インタラクティブな動画生成のためのワールドモデルは、主に単一エージェントの設定に焦点を当ててきました。そこでは将来の観測が単一の制御信号から生成されます。しかし、生成される環境の多くはマルチエージェントの相互作用を必要とします。つまり、複数のプレイヤー、ロボット、または身体化エージェントが共有空間内で同時に動作します。ワールドモデルをこのような設定に拡張するには、原理に基づいたマルチエージェント設計が必要です。エージェントは独立して制御可能であり、置換対称性を持ち、時間と視点にわたる一貫性を維持しながら効率的な推論をサポートする必要があります。本論文では、インタラクティブシミュレーションのための生成型マルチエージェントワールドモデルを提案します。このモデルは、Simplex Rotary Agent Encodingを導入します。これは3D RoPEのパラメータフリーな拡張であり、エージェントを回転角度空間における正則単体の頂点として表現します。これにより、各エージェントに異なる位相を与えつつ、すべてのエージェントを置換等価にし、学習されたスロット単位の識別子や固定されたエージェント順序なしにスケーラブルなエージェント識別を可能にします。エージェント間の密な全対全注意を回避するために、さらにSparse Hub Attentionを提案します。これは学習可能なハブトークンがエージェント間のトークン相互作用を仲介し、エージェント間の注意コストをエージェント数に対して2次から線形に削減します。リアルタイムロールアウトのために、フルコンテキストの拡散ティーチャーを因果的学生モデルに蒸留し、KVキャッシングを用いて時間ブロックを順次生成することで、24FPSでのアクション応答生成を実現します。マルチプレイヤー仮想環境での実験により、本モデルがスロットベースおよび密な注意ベースラインと比較して、映像忠実度、行動制御性、エージェント間一貫性を向上させ、追加学習なしで2人から4人への一般化を実現することを示します。

English

World models for interactive video generation have largely focused on single-agent settings, where future observations are generated from a single control signal. However, many generated environments require multi-agent interaction: multiple players, robots, or embodied agents act simultaneously within a shared space. Scaling world models to such settings requires a principled multi-agent design: agents should remain independently controllable, permutation-symmetric, and support efficient inference while maintaining consistency across time and perspectives.
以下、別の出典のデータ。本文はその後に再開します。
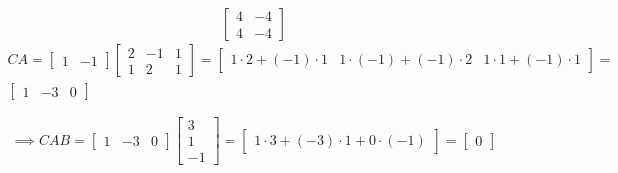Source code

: \documentclass[a4paper, 11pt]{article}
\begin{document}
\begin{solution}
\[        \left[\begin{array}{cc}
                4 & -4 \\
                4 & -4
            \end{array}\right]
    \]
    \begin{multline*}
        CA = \left[\begin{array}{cc}
                1 & -1
            \end{array}\right]\left[\begin{array}{ccc}
                2 & -1 & 1 \\
                1 & 2  & 1
            \end{array}\right] =
        \left[\begin{array}{ccc}
                1 \cdot 2 + (-1) \cdot 1 & 1 \cdot (-1) + (-1) \cdot 2 & 1 \cdot 1 + (-1) \cdot 1
            \end{array}\right] =
        \\
        \left[\begin{array}{ccc}
                1 & -3 & 0
            \end{array}\right]
    \end{multline*}

    \[
        \implies CAB = \left[\begin{array}{ccc}
                1 & -3 & 0
            \end{array}\right] \left[\begin{array}{c}
                3 \\
                1 \\
                -1
            \end{array}\right] =
        \left[\begin{array}{c}
                1 \cdot 3 + (-3) \cdot 1 + 0 \cdot (-1)
            \end{array}\right] =
        \left[\begin{array}{c}
                0
            \end{array}\right]
    \]
\end{solution}
\end{document}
In this paper, we present our generative multi-agent world model for interactive simulation. It introduces Simplex Rotary Agent Encoding, a parameter-free extension of 3D RoPE that represents agents as vertices of a regular simplex in rotary angle space. This gives each agent a distinct phase while making all agents permutation-equivalent, enabling scalable agent identity without learned per-slot identities or a fixed agent ordering. To avoid dense all-to-all attention across agents, we further propose Sparse Hub Attention, where learnable hub tokens mediate token interaction across agents, reducing cross-agent attention cost from quadratic to linear in the number of agents. For real-time rollout, we distill a full-context diffusion teacher into a causal student that generates temporal blocks sequentially with KV caching, enabling action-responsive generation at 24 FPS. Experiments in multiplayer virtual environments show that our model improves video fidelity, action controllability, and inter-agent consistency over slot-based and dense-attention baselines, while generalizing from two to four players without additional training.